Повторяю, перечисляю только минусы. На все это Вы совершенно справедливо можете мне ответить: "А что же Вы можете мне тут гарантировать?" Действительно, мы, друзья Ваши, можем только обещать всячески для вас стараться, делать все, что можем. Знаю, что это немного.
Я прекрасно понимаю, как Вам тяжело. Мои чувства к Вам не могут измениться и не изменятся, как бы Вы ни поступили. Извините, что пишу Вам обо всем этом. Никакого совета в таком вопросе я Вам дать не могу и не даю. Мне казалось только при чтении Вашего письма, что Вы хотите знать мое мнение".
Алданов страстно доказывал: возвращение Нобелевского лауреата нужно сталинскому руководству только как пропагандистский козырь. Через два года Бунин вспоминал, что отказался от своего плана отчасти по следующей причине: "Как! и М. А. я тогда больше не увижу и даже письма никогда от него не получу и сам ему никогда не напишу!" Он принял совет Алданова, верил ему как никому другому.

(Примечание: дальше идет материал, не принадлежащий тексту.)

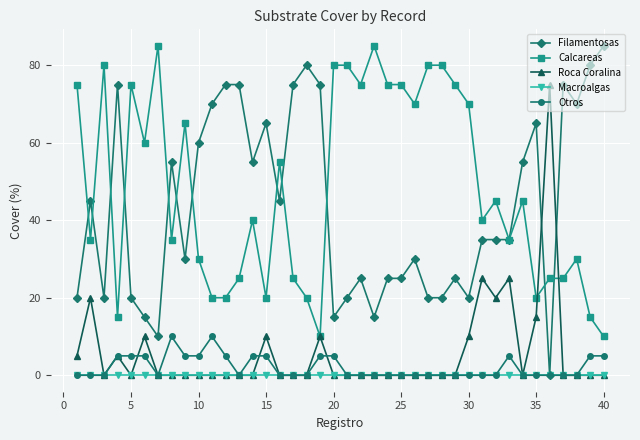

Which series has the widest spread of values?

Filamentosas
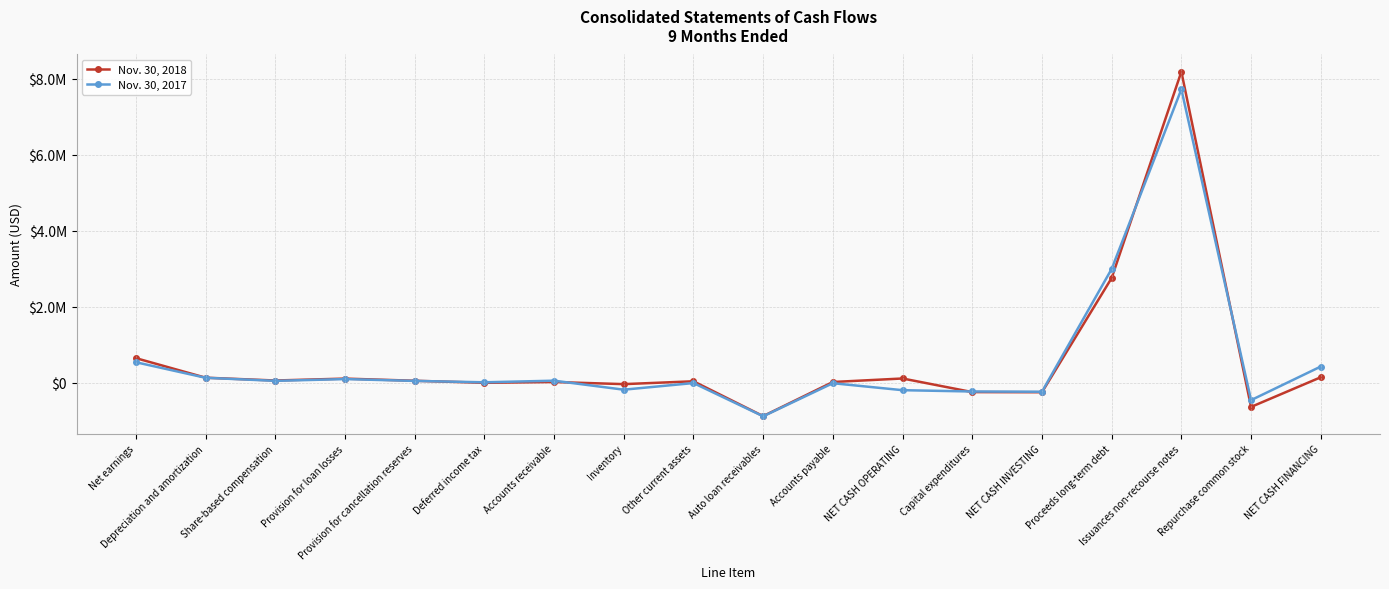

Which series has the largest total across all categories?

Nov. 30, 2018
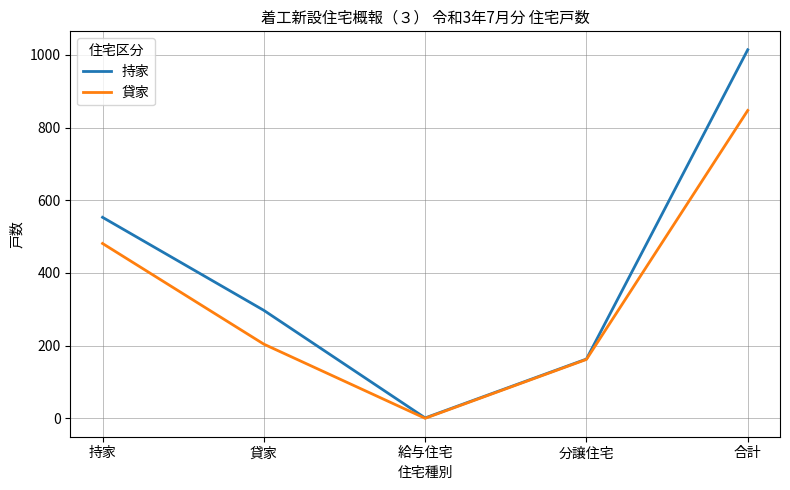

What is the sum of the 持家 values at 貸家 and 給与住宅?

298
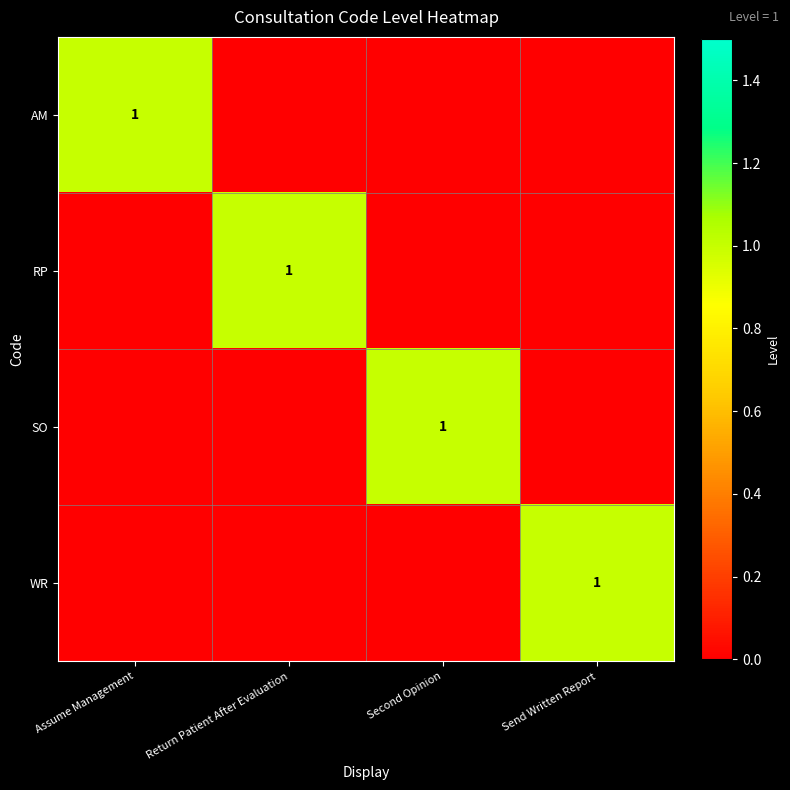

At how many categories does at least one series exceed 0?

4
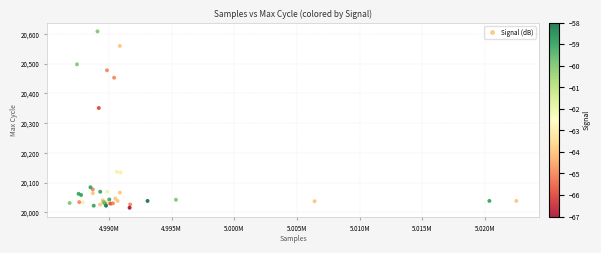

What Y value in the scatter plot is closest to 20312?

20351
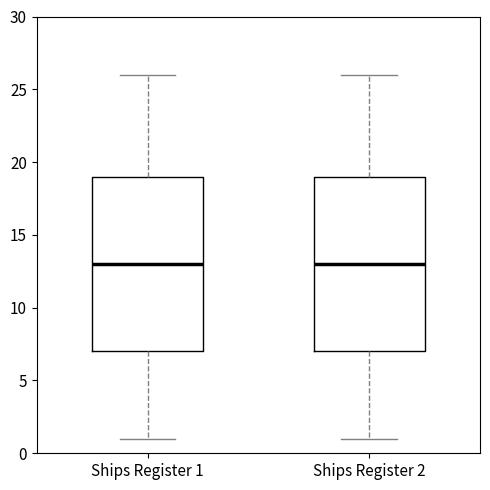

Reading left to right, transcribe this box plot: for each box, give where its median line is, the range the box spans, and where its two whiskers end, as read against the y-axis. The values are not printed on the chart, so give them approximately, as read against the axis.

Ships Register 1: median 13, box 7 to 19, whiskers 1 to 26
Ships Register 2: median 13, box 7 to 19, whiskers 1 to 26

Уже после того, как Бунин умер, за несколько месяцев до собственной смерти Алданов начал печатать свой последний роман "Самоубийство". Это был первый в серьезной русской литературе роман о Ленине и ленинской эпохе (советская "лениниана" не в счет). В самом начале читаем о герое: "Он был всю жизнь окружен ненаблюдательными, ничего не замечавшими людьми, и ни одного хорошего описания его наружности они не оставили: впрочем, чуть ли не самое плохое из всех оставил его друг Максим Горький. Только другой, очень талантливый писатель, всего один раз в жизни его видевший, но обладавший необыкновенно зорким взглядом и безошибочной зрительной памятью, весело рассказывал о нем: "Странно, наружность самая обыкновенная и прозаическая, а вот глаза поразительные, я просто засмотрелся: узкие, красно-золотые, зрачки точно проколотые иголочкой, синие искорки. Такие глаза я видел в зоологическом
Круг замыкается: в конце пути Алданов цитирует "Окаянные дни", книгу, которую Бунин писал как раз тогда, когда они познакомились.

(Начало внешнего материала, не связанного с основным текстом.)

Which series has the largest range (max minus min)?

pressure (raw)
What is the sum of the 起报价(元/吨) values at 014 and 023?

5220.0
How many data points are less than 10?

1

Когда Бунин умер -- гроб еще стоял в доме, -- Вера Николаевна, вдова, стала писать Алданову о последних часах его жизни. Алданов после утраты писал ей тоже чуть ли не каждый день, и переписка свидетельствует: тем, что она написала исключительно ценную книгу "Жизнь Бунина", мы тоже обязаны ему -- это он подсказал ей замысел, убедил ее взяться за работу.
Не только оба они, Алданов и Бунин, много потеряли от того, что лучшие свои годы провели на чужбине. Потеряла прежде всего Россия, лишившаяся таких людей.
19.
Младшее поколение читателей уже и не помнит, что в Советском Союзе эмигрантов первой волны не называли иначе, как белобандитами, и не было страшнее преступления для советского человека, посланного в командировку за рубеж, чем с эмигрантом заговорить; не дозволялось переписываться с родственниками, жившими за границей, и очень опасно было упоминать о них в анкетах; разумеется, нельзя было в библиотеке заказать иностранную газету на русском языке. Почему всесильные кремлевские власти так боялись эмигрантов, каковы были эти люди на самом деле? На эти вопросы дает ответы политическая переписка Алданова со своими корреспондентами.

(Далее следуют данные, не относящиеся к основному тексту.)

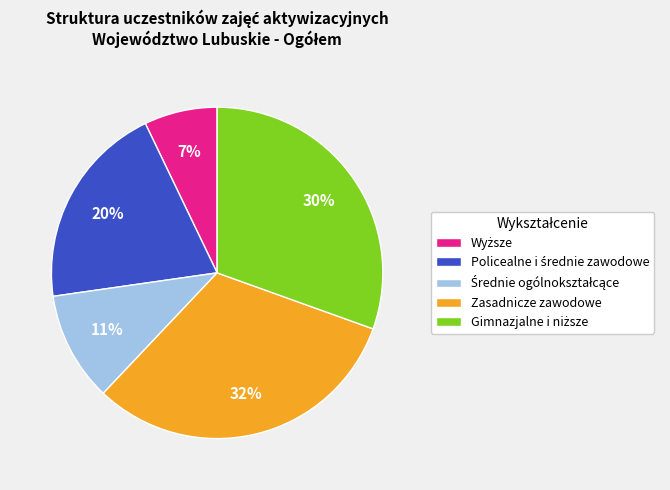

Is there a majority slice in this chart?

No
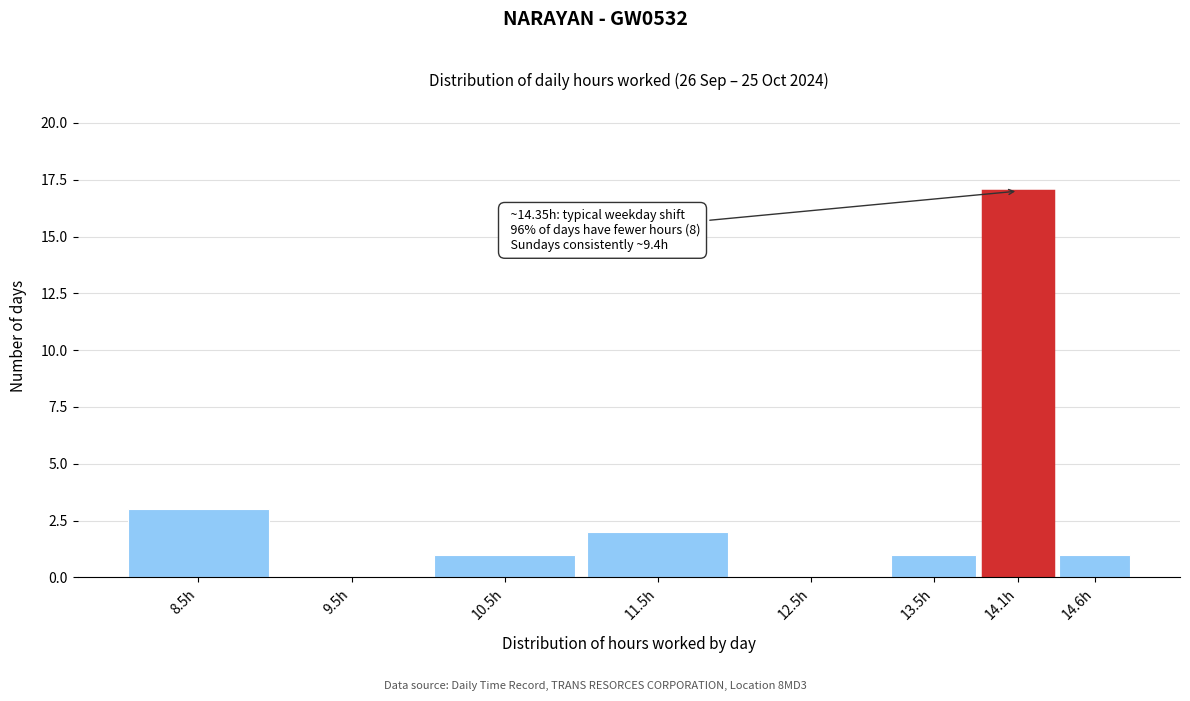

Reading right to left, list all the values displayed in this chart.

14.6h=1	14.1h=17	13.5h=1	12.5h=0	11.5h=2	10.5h=1	9.5h=0	8.5h=3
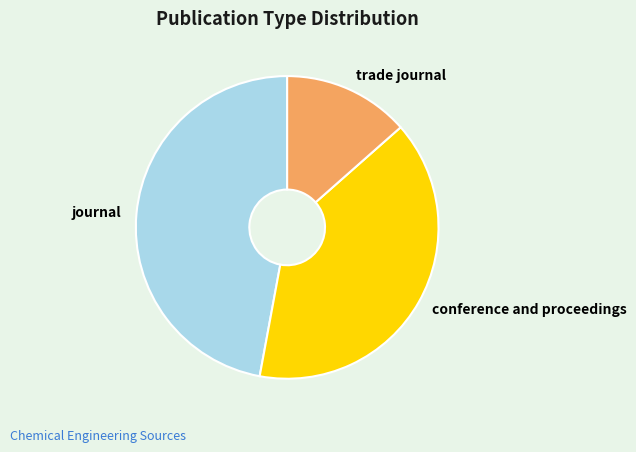

Which category has the biggest portion of the pie?

journal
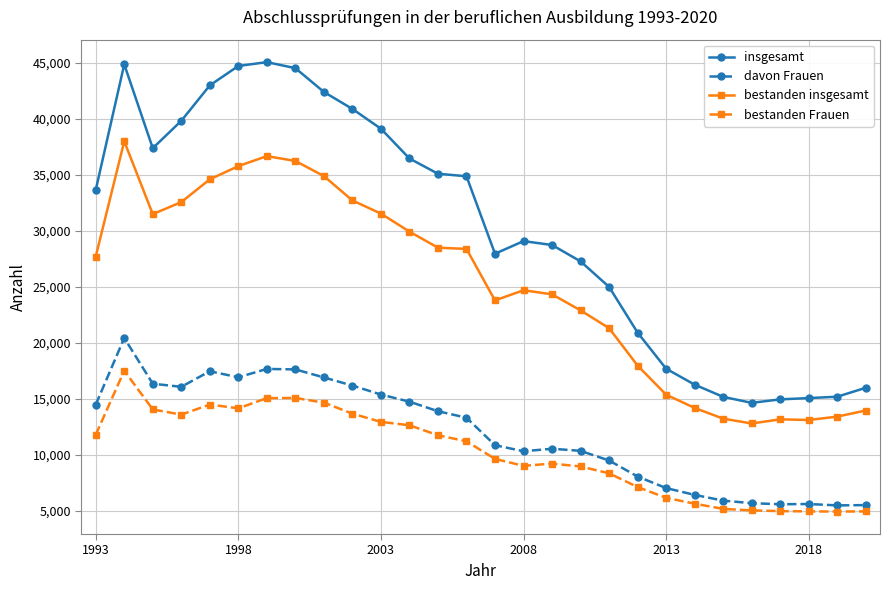

What is the value of the bestanden insgesamt point at the 28th from the left?

13966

Среди них профессиональные политики предреволюционной России, в эмиграции ставшие публицистами: А.Ф. Керенский -- бывший эсер, В.А. Маклаков -- один из лидеров кадетов, Е.Д. Кускова была оппонентом В.И. Ленина в российской социал-демократии. Здесь и видные журналисты, ученые, деятели культуры. Эти духовно богатые, но разные люди были объединены любовью к оставленной отчизне и пронесли свою любовь сквозь десятилетия. "Эмиграция, -- писал Алданов литератору Л. Е. Габриловичу 26 февраля 1952 года,-- даже в смысле физического здоровья очень тяжелая вещь и изнашивает человека. О моральном и интеллектуальном изнашивании и говорить не приходится".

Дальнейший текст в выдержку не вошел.